To determine the interest rate implicit in a series containing known cash flow values, simply pass in an appropriate day count convention instance to the solveRate(...) method, for example:

const irrResult = calc.solveRate(new US30360());

or

const aprResult = calc.solveRate(new EU200848EC());

Finally, a quick explanation of the day count convention's referred to above. A day count convention is a key component of every financial calculation as it determines the method to be used in measuring the time interval between each cash flow in a series. There are dozens of convention's defined but the more important ones supported by this calculator are as follows:

Convention | Description -----------| ------------- Actual ISDA | Convention accounts for actual days between cash flow dates based on the portion in a leap year and the portion in a non-leap year as documented here. Actual/365 | Convention accounts for actual days between cash flow dates and considers a year to have 365 days as documented here. EU 30/360 | Convention accounts for days between cash flow dates based on a 30 day month, 360 day year as documented here. EU 2008/48/EC | Convention based on the time periods between cash flow dates and the initial drawdown date, expressed in days and/or whole weeks, months or years. This convention is used specifically in APR (Annual Percentage Rate) consumer credit calculations within the European Union and is compliant with the EU2008/49/EC directive available here. US 30/360 | Convention accounts for days between cash flow dates based on a 30 day month, 360 day year as documented here. This is the default convention used by the Hewlett Packard HP12C and similar financial calculators, so choose this convention if unsure as it is the defacto convention used in the majority of fixed-term credit calculations.

By default all conventions, except EU 2008/48/EC, compute time intervals between cash flows with reference to the dates of adjacent cash flows.

To perform XIRR (eXtended Internal Rate of Return) based calculations, where time intervals are computed with reference to the first drawdown date, simply pass the appropriate argument to the respective day count convention constructor (refer to code documentation for details). When the Actual/365 convention is used in this manner the XIRR result equals that produced by the equivalent Microsoft Excel XIRR function.

Installation

To install the library as a project dependency use the following command:

npm install --save @curo/calculator

Running Tests

To run the tests clone or fork the GitHub repository and use the following commands:

npm install
npm test

License

Copyright © 2019-2023, Andrew Murphy. Released under the MIT License.

Footnotes


[1] Whilst the library uses asset finance nomenclature, it is equally capable of solving problems in investment-type scenarios.

[2] A cash flow diagram is simply a pictorial representation of the timing and direction of financial transactions and is a diagramming technique used throughout the various demos hosted at Stackblitz.

The diagram begins with a horizontal line, called a time line. The line represents the duration or contract term, and is commonly divided into compounding periods.
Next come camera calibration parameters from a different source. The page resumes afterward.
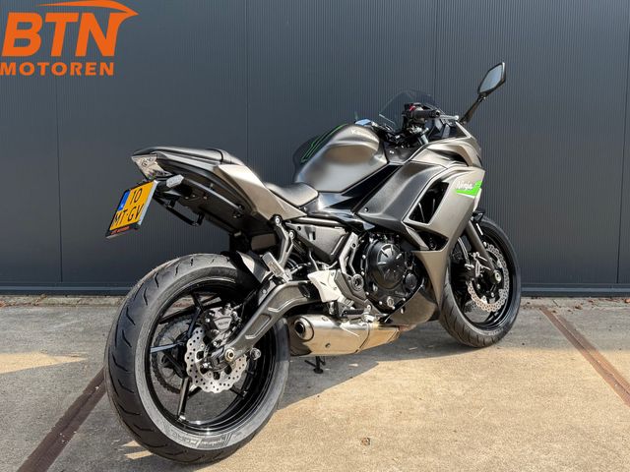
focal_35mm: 24
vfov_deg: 56.8
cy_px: 236
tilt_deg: -5.8
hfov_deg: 71.6
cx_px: 315
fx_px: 437
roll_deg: -0.7
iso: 80
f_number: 1.78
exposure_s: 1/1005
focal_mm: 6.76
The exchange of money in the financial arrangement is depicted by vertical arrows. Money a lender receives is represented by an arrow pointing up from the point in the time line when the transaction occurs; money paid out by the lender is represented by an arrow pointing down. The collection of all up and down arrow cash flows are what is referred to throughout the calculator documentation as a cash flow series.

To illustrate, suppose you needed to calculate the monthly repayments on a 10,000.00 loan payable over 6 months at an interest rate of 8.25% effective per annum. Assuming the payments are due in arrears, that is at the end of each compounding period, the cash flow diagram describing the problem would look like this:

image

To translate this data into a format understood by the calculator is now a straightforward exercise - if the diagram looks vaguely familiar it is because it represents the unknown payment problem demonstrated in the 3-step code example above!